Outra rejeição ao parlamentarismo, outra consagração do Presidencialismo.
História monótona: em 1989, a
Rede Globo interfere no processo eleitoral manipulando a cobertura do último
debate entre os candidatos; o presidente da FIESP (sempre ela!) anuncia que
milhares de empresários brasileiros estavam se preparando para abandonar o país
“se o metalúrgico for eleito”. A liderança de Lula nas pesquisas de intenção de
votos, em 1994, justificou uma emenda constitucional reduzindo de cinco para
quatro anos o mandato presidencial. Inesperadamente eleito FHC, o Congresso
aprova nova emenda, desta feita para permitir a reeleição.
Hoje, a ameaça é, uma vez
mais, a eventual eleição do sapo barbudo. Daí os processos que se acumulam
contra o ex-presidente, com o único e claro objetivo de tirá-lo da disputa. Sem
o metalúrgico no páreo, a Casa Grande conta ganhar as eleições.
Mas o seguro morreu de velho.
Como precaução, tenta implantar o rejeitado Parlamentarismo, no qual o
Presidente da República manda tanto quanto a Rainha Elizabeth.
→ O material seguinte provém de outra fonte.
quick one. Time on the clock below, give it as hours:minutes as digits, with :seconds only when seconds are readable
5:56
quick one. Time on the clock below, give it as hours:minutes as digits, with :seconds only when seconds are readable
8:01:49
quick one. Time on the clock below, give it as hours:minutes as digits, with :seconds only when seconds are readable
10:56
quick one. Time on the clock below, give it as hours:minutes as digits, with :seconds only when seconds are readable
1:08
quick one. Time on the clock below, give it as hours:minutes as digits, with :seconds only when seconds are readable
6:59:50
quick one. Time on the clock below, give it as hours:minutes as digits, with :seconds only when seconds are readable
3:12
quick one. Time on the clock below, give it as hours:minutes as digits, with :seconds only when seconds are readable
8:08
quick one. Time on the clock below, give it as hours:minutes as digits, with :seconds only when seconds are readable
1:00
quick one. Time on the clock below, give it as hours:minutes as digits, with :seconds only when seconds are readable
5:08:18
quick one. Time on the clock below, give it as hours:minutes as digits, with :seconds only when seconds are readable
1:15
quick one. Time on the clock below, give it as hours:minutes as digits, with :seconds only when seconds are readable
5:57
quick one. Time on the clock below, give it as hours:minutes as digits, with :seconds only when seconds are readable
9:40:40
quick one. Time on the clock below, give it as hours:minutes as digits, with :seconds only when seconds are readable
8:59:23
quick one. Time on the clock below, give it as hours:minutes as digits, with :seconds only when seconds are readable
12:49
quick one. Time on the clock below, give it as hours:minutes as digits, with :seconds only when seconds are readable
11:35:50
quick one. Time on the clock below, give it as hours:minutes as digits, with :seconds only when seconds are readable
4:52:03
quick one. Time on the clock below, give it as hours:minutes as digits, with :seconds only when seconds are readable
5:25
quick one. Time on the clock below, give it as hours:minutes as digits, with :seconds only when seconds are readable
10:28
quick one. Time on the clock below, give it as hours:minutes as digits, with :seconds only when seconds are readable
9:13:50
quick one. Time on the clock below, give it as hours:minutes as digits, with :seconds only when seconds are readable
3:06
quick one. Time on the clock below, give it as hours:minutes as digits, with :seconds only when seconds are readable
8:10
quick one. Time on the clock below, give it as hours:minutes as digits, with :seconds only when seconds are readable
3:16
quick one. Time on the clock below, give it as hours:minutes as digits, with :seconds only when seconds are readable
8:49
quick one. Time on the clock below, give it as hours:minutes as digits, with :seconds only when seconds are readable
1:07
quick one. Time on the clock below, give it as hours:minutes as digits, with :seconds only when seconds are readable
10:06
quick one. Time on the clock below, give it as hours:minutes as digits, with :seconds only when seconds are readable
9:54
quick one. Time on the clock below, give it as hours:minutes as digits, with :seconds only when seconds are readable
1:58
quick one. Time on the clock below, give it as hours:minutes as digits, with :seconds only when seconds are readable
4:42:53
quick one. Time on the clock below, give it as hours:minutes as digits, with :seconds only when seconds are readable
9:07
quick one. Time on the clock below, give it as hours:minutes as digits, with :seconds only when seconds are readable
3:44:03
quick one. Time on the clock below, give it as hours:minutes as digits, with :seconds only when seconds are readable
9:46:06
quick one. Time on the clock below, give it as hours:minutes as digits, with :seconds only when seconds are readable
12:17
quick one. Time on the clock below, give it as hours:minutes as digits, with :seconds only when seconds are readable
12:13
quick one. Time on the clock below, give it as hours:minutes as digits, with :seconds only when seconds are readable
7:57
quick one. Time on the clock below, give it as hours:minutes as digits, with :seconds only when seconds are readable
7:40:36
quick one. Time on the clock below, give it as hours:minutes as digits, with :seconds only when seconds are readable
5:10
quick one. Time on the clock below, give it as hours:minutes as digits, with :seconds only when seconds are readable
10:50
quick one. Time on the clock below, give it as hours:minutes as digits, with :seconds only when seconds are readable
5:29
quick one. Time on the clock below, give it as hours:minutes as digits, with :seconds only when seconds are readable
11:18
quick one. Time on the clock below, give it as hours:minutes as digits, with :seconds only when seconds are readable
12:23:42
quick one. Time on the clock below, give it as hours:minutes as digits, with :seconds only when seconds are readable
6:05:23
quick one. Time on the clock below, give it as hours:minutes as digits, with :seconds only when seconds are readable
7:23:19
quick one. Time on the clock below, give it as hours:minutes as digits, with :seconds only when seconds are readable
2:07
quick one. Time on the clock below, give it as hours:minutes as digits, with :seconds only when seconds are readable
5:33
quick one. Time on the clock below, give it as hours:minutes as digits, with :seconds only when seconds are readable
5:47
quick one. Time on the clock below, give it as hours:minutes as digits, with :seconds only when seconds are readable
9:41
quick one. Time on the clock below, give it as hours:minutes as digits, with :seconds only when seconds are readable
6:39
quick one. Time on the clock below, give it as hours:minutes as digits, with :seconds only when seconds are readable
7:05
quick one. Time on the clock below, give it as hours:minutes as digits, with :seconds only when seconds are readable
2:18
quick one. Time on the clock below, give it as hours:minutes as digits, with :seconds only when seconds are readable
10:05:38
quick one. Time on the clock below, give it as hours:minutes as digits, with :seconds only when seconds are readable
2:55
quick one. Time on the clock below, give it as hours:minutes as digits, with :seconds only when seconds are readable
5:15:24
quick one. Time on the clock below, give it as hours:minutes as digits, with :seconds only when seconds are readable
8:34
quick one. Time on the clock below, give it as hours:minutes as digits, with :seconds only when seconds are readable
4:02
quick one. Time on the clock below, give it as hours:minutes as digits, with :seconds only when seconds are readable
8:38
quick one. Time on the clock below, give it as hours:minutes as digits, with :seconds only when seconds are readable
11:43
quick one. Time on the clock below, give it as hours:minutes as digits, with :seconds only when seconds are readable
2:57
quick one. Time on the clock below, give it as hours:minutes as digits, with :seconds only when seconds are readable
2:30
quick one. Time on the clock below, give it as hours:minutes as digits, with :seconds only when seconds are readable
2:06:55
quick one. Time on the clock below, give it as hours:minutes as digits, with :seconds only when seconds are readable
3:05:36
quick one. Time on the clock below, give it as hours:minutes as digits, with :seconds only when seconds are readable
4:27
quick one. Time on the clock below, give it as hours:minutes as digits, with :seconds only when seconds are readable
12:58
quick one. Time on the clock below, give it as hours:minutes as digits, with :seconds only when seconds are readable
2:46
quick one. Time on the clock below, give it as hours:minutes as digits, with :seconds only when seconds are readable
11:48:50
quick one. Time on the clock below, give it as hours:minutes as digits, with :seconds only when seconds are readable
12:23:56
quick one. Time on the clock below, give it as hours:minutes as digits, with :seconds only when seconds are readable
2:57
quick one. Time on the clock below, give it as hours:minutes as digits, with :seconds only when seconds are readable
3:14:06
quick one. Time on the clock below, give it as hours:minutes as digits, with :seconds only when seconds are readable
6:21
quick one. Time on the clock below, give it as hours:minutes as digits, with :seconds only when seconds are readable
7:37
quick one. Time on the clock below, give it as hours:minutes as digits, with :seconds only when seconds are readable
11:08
Nesse caso,
tanto faz Lula ou Bolsonaro, pois o controle ficará sempre com o Congresso,
que, na próxima legislatura, mercê das regras eleitorais em discussão, será,
certamente, mais corrupto e mais ilegítimo.
No Parlamentarismo, a classe
dominante, a mesma gente que vem mandando e desmandando desde a Colônia, não
corre risco, pois, se em eleição direta jamais emplacará em 2018 um filho seu
na Presidência, em eleição indireta jamais será eleito um Lula.
Esse é o preço que nos cobra
a versão trágica da História recorrente.
STF
O grave não é nem a
‘disenteria verbal’, nem a ‘decrepitude moral’ (palavras de Janot) do ainda
ministro Gilmar Mendes, mas a omissão cúmplice do STF e do CNJ ante seu
comportamento, seu falar e seu agir.